Both transit operators plan on expanding their electric bus service and have received additional grants from the Transit Investments for Greenhouse Gas and Energy Reduction (TIGGER) program—an offshoot of the stimulus package. With an additional $2.5 million from TIGGER, LINK plans to buy five more Ebus trolleys and three additional fast-charging stations. With $10 million more, Foothill plans to buy between nine and 11 additional Proterra buses, resulting in the full electrification of an entire bus route.

Although Foothill and LINK have funded the vast majorities of their projects with federal grant money to this point—and have hedged against the risk inherent in being pioneers with that money—both say the buses and associated equipment are now at the point where they compare very well in terms of up-front costs with purchasing new diesel—or even compressed natural gas–powered buses.

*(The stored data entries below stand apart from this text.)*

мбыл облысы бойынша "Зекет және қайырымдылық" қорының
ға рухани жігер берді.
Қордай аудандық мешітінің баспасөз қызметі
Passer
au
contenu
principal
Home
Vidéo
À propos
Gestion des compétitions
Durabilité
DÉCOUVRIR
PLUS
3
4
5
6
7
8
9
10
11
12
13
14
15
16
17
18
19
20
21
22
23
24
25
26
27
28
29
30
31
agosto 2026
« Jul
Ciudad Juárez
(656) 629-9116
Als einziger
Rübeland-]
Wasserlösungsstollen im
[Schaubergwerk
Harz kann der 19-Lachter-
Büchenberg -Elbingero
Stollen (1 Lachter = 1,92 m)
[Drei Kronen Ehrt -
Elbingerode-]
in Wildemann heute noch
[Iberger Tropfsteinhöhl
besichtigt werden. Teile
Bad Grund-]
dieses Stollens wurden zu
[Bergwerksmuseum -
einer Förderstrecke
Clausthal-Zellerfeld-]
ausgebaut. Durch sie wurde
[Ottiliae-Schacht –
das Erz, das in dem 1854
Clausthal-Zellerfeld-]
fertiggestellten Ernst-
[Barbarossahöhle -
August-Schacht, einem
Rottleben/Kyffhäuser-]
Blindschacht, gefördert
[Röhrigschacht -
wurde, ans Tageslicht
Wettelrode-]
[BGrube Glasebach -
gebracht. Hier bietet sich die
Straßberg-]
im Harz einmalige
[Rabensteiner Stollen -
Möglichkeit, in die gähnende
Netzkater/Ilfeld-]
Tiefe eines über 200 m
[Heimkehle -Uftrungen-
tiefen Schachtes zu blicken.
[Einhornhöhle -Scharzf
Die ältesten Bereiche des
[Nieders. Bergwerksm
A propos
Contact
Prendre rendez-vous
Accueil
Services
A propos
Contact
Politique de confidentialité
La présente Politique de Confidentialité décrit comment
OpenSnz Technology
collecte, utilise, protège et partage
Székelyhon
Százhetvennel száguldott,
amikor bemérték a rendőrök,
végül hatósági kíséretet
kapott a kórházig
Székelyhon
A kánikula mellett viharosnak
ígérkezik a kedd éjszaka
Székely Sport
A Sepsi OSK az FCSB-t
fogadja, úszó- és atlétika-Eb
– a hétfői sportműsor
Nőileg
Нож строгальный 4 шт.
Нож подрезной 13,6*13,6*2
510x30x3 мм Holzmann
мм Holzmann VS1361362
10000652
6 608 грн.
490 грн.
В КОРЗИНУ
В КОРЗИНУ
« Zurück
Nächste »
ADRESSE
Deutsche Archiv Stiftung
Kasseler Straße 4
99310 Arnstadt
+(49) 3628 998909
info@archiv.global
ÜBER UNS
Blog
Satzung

The Ebus trolleys already cost less than comparable diesel-powered ones, and even the larger 12-meter-long Proterra buses carry a reasonable price tag. "Our initial purchase of Proterra buses cost us about $1.2 million each, but it will likely cost us $800,000 each for this next batch," Karbowski says. "Compare that to approximately $650,000 for a compressed natural gas bus and it's getting closer. With higher volume it will likely be completely on par soon."

Early results being what they are, other public transit operators have come knocking with an interest in the emerging technology. According to Pezoldt, Wenatchee's much larger neighbor to the west, Seattle, is learning a thing or two from LINK's experience and plans to invest in the technology in the next couple of years. In California Proterra just inked a deal with the San Joaquin Regional Transit District for two more of its battery-powered buses. Given that the pioneers' experiences have not revealed a downside yet, it's no wonder interest is rising quickly.